Siapa tidak kenal wanita ini? Dia adalah Khadijah Kubra seorang wanita bersahaja dan memiliki pikiran yang dalam. Di samping sebagai seorang wanita salihah yang penuh dengan ketakwaan, melalui kecerdasan yang dimiliki, ia mampu menjalankan roda ekonomi perniagaan yang setiap orang ingin melakukan kerja sama dengannya.

Allah telah menjadikan wanita ini sebagai figur bagi seluruh kaum wanita dunia. Ia adalah seorang kaya raya yang telah berjihad di jalan Allah dengan seluruh harta dan jiwa yang dimiliki. Rasulullah saw selama masih hidup senantiasa mengingatnya dengan sangat baik. Beliau pernah bersabda, “Islam di samping daya tarik yang dimiliki berdiri tegak lantaran keberanian dan pedang keadilan Ali dan harta benda Khadijah.”

Satu-satunya Rumah yang Berpenghuni Muslim

Sejarah hauzah ilmiah berjalan serentang sejarah Islam. Hauzah ilmiah pertama adalah rumah Khadijah yang hanya memiliki dua murid: dia sendiri dan Imam Ali as. Juga hanya ada satu guru. Dan ia tidak lain adalah Rasulullah saw sendiri.

Amirul Mukminin as pernah berkata, “Ketika itu, tak satu pun rumah memeluk Islam kecuali Rasulullah dan Khadijah, dan saya adalah orang ketiga.”

Rasulullah saw senantiasa menyebut Khadijah dengan baik dan selalu mengirimkan salam untuknya. Beliau bersabda, “Khadijah bergabung denganku ketika seluruh masyarakat menjauhiku. Ia tidak pernah meninggalkanku sendirian di jalan Islam dan senantiasa mendukungku. Semoga Allah mengampuninya. Ia adalah seorang wanita yang penuh berkah, dan aku memiliki enam anak darinya.” (Bihar al-Anwar, jld. 16, hlm.12)

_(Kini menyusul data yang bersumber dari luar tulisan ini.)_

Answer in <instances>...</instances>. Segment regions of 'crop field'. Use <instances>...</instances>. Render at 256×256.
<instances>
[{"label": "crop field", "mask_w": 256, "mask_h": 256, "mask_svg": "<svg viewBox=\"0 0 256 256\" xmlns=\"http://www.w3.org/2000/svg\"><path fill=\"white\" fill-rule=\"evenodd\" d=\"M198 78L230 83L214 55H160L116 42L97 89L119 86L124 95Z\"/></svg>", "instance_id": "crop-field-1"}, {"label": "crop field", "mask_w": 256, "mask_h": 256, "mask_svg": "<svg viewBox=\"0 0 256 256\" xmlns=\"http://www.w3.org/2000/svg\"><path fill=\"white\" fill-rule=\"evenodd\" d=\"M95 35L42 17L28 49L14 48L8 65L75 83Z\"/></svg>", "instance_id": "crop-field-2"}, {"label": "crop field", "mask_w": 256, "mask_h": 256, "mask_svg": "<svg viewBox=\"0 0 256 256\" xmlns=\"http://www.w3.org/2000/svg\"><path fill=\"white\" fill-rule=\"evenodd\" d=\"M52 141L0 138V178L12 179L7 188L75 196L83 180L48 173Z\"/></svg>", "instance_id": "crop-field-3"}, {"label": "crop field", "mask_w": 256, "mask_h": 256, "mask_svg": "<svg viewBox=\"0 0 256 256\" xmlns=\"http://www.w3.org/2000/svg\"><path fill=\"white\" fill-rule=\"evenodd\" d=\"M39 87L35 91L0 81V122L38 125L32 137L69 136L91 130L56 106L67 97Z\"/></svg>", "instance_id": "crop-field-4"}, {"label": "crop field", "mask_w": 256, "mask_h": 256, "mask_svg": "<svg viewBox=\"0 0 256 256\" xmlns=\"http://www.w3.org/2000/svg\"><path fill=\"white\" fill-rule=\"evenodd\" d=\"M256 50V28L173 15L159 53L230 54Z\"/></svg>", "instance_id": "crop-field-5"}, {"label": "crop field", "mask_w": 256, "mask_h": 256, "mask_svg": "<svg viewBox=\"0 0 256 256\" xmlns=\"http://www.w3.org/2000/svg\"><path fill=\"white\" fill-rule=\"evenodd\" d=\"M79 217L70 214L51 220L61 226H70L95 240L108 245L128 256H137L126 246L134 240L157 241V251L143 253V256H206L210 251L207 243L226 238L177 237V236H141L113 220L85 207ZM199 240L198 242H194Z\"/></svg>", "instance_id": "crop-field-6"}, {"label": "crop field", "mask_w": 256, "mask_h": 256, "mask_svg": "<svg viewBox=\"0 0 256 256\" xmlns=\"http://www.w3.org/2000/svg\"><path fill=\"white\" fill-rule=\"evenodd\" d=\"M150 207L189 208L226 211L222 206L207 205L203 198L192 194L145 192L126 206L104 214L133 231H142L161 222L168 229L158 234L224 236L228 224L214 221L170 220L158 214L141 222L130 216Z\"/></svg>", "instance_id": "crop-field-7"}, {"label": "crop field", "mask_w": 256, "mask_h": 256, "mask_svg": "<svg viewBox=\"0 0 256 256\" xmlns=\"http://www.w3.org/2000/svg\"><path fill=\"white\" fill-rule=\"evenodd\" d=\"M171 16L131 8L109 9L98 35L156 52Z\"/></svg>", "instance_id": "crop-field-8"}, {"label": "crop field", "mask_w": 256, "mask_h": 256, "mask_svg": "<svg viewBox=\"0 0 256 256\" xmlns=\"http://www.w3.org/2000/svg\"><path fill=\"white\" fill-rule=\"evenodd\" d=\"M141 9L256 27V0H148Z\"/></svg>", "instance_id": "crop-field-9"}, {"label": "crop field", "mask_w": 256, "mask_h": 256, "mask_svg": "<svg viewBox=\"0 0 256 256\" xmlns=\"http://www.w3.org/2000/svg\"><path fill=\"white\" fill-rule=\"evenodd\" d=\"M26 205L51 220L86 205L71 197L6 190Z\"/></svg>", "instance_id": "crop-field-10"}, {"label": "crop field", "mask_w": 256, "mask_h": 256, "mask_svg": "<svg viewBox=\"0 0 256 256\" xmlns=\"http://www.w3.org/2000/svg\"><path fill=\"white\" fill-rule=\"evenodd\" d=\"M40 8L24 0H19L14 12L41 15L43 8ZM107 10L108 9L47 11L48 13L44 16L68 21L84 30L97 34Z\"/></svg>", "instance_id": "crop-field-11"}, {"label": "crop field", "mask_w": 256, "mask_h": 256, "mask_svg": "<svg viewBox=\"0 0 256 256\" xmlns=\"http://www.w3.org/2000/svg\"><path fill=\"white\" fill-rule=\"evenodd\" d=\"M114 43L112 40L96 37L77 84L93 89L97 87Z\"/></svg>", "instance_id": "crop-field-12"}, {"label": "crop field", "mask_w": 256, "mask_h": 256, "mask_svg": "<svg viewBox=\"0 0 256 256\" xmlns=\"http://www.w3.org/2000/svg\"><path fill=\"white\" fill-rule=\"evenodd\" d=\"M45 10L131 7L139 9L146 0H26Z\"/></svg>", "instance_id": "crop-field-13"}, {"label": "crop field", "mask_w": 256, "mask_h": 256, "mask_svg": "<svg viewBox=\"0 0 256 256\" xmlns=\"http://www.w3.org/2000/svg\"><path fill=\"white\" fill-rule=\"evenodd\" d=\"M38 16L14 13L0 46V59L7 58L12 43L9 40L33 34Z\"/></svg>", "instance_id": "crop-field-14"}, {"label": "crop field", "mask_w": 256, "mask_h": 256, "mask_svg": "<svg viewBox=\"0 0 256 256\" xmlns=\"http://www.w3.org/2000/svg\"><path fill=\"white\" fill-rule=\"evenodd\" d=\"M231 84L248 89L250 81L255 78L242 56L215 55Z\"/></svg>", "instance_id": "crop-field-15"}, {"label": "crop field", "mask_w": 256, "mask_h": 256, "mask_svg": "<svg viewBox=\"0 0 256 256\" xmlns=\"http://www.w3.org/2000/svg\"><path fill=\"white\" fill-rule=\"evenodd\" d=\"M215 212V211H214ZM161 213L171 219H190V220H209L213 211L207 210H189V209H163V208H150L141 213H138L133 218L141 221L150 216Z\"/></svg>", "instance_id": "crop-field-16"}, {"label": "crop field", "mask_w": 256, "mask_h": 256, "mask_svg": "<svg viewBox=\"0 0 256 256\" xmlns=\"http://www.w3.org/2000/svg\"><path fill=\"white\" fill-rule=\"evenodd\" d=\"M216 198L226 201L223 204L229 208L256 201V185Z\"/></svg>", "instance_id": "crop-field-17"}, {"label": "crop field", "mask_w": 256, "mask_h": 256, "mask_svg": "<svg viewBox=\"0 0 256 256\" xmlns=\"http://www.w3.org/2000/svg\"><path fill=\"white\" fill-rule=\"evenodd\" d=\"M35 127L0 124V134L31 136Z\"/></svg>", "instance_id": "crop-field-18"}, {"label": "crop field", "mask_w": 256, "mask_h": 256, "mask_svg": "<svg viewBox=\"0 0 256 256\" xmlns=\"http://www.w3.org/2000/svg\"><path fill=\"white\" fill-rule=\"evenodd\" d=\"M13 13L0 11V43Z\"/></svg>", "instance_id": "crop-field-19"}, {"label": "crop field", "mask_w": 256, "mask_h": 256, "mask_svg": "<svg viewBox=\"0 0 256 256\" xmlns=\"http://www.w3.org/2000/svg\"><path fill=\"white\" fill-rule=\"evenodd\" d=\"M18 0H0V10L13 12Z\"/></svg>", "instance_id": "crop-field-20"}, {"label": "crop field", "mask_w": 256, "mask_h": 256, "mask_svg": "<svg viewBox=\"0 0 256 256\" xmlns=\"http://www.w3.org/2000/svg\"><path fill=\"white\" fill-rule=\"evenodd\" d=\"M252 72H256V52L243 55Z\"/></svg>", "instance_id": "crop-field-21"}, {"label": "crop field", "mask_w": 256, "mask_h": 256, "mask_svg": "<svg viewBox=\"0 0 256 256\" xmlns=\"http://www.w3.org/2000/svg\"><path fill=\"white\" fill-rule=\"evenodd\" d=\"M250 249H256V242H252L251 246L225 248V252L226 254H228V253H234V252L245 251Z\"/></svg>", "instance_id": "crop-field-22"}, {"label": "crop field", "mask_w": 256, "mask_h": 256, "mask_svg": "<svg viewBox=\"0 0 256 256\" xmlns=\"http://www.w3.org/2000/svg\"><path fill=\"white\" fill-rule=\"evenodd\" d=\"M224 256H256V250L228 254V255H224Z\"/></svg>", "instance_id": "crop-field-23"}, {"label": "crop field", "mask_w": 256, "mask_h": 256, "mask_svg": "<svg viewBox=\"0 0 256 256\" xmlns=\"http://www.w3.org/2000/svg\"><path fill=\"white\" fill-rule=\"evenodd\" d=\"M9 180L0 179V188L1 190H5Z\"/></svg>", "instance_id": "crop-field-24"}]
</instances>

Bukti Kecintaan Khadijah kepada Allah

Kesucian diri, pernikahan spiritual, keimanan, hijrah, dan kesabaran adalah enam tanda keistimewaan Khadijah as.

Kesucian diri Sayidah Khadijah pada masa itu menyebabkan dirinya menjadi figur dan memperoleh julukan thahirah (wanita yang suci). Sekalipun harta melimpah yang dimiliki dan banyak bangsawan berdatangan untuk meminangnya, tetapi ia tetap memilih kesucian diri dan hati yang penuh cinta kepada Allah.

Sayidah Khadijah memilih Rasulullah saw sebagai suami lantaran ia kenal perangai dan akhlak beliau. Masalah materi sama sekali tidak masuk dalam nominasi pernikahan ini.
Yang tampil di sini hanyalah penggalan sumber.